Blues guitarist Kenny Wayne Shepherd made his first hit record when he was only 16 years old. Now, almost 30 years later, the child phenom is relishing the past while looking toward the future.
Shepherd completed an exhaustive tour promoting the 25th anniversary re-release of his breakout album Trouble Is… in May. He’s back on the road, drumming up support for his newest effort, Dirt on My Diamonds, an LP he’s releasing one track at a time for the next several months.
Ahead of his October 3 date at The Paramount Theater, Shepherd talked to C-VILLE Weekly about music’s past, his present, and the blues’ future.
C-VILLE: I don’t remember you playing Charlottesville recently. Have you been?
Kenny Wayne Shepherd: I’m sure we have. I feel like I’ve been everywhere. But with the way my brain works—I’m more of a visual person and am really bad with names.
You gained popularity at a really important time in this city’s musical history.
I was listening to all kinds of music when I was a kid. My dad was a disc jockey and program director for a radio station. If it was a hit, I was listening to it, and that definitely included Dave Matthews Band. Dave and I have crossed paths a few times over the years. I remember the first time, I spent like an entire day with him in the ’90s for one of Bill Clinton’s inaugurations. Before the main event that night, we spent the afternoon watching people like Stevie Wonder rehearse. I also spent some time with him doing Farm Aid and for a few other events over the years. He’s just a really nice guy—and obviously tremendously successful.
Out of all the music you were listening to as a DJ’s kid, what drew you to the blues?
It is just the kind of music that I connected with on the deepest level. And I would rather be happy playing my music than be unhappy playing music just to be more successful. People like Dave have both, but the blues chose me and I chose the blues. I never wanted to abandon the music I love, to try to pursue a genre that would net me more success. And I feel like I took a genre that wasn’t commercially out there and put it in a more commercial way. We had a lot of radio success and a lot of singles that charted very well.
What’s the current state of blues?
It hasn’t had all that much mainstream success because of the radio format today. Back then, I would put a single out and we would run it up the charts at rock radio. Now there’s no mainstream rock radio that supports this kind of music. I would release an album, and we would sell tens of thousands of them. I have multiple gold and platinum albums hanging on my wall because of it. But the way the business is set up now, album sales just aren’t there. I don’t know that that is in the cards ever again. Success is measured differently today.
What do you think about commercially successful post-blues bands like The White Stripes?

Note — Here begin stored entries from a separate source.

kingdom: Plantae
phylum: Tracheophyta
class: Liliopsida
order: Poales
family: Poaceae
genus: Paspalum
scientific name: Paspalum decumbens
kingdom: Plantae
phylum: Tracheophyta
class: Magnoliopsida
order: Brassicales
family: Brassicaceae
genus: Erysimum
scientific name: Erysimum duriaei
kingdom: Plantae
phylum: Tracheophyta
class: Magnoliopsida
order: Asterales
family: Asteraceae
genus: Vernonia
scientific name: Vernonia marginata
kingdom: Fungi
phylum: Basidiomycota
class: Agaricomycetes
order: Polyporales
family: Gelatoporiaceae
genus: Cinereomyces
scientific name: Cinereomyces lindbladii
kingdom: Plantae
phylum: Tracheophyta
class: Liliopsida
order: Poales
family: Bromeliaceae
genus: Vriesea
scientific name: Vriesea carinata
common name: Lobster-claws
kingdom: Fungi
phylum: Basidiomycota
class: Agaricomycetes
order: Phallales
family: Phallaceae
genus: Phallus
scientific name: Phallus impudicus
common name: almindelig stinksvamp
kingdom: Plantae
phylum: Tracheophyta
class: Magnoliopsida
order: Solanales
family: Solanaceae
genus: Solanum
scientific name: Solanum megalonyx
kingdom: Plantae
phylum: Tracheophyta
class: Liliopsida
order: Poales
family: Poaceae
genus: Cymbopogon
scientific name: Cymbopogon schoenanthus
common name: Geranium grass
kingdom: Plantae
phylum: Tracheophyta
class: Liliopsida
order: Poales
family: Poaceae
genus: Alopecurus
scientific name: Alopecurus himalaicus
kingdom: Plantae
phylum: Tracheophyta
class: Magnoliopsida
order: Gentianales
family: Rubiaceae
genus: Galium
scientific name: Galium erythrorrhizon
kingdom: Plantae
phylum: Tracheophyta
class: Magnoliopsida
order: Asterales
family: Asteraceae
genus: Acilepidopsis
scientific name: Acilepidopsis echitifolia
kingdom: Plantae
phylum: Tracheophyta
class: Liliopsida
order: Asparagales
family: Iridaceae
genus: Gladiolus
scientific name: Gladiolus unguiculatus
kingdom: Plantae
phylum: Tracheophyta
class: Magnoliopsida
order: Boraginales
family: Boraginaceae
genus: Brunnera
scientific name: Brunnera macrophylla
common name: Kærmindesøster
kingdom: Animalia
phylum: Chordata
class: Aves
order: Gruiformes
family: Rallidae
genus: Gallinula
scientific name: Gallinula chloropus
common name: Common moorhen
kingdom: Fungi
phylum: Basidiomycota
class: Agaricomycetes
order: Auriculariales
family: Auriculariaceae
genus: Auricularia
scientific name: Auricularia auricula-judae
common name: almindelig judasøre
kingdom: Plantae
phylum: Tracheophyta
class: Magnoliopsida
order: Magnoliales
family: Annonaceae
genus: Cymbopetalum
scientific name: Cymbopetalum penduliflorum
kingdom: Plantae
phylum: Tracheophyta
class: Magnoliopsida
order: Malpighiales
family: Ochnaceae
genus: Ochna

I think nowadays, more people talk about The Black Keys. But yeah, Jack White—both of those bands drew very, very heavily on blues. But they took it in a direction that connects with a younger fan base. You look at the older blues fans, they don’t think of any of those bands as blues. Some of those people don’t put me in the blues category either. But I think it’s great. At the end of the day, you have to have new people come along and take stuff like that and incorporate it into new music. If you don’t, eventually this connection is going to be severed between new listeners and that music. There aren’t going to be any dots to connect.
And what about your own music—how has it changed over the years?
I incorporate all kinds of things I grew up listening to. If you listen to my most recent albums—I have a new one coming out in November—you hear so many different genres sprinkled in there. Blues is the foundation, and we build on that. That’s how the evolution of music works, period. You take one thing, start experimenting with it, and create different things. As a guitarist, I think I’m actually faster now than when I was young. It just comes with practice, and there’s no better practice than being out on the road and being on stage in front of people. You play at a completely different intensity level.
I would imagine the intensity also changes as the years go by.
What I had then was a drive to prove myself. When you’re young and you get an opportunity, you have to take it. It was my moment to kind of establish to the industry that I am here for the long haul—why I deserve to be here. Every time you pick up that instrument, you want to show them why you belong. Now I‘ve been doing this so long, I’m just trying to make the best music I can make. There is a certain amount of maturity and satisfaction that comes along with that.
You wasted no time going from your Trouble Is Tour to the current tour. How’s that transition been?
There are some songs on Trouble Is… that we rarely played live, ever. We launched the tour not knowing how long it would last—maybe three months—but it ended up doing so well and selling out in almost every market. Now we are shifting gears, but we’re still doing some Trouble Is… . We generally don’t play a show without “Blue on Black.” But we’re also revisiting some of the songs on our first album and doing some of the more recent music. We want to remind the fans that we’ve been making music this entire time—30 years of music.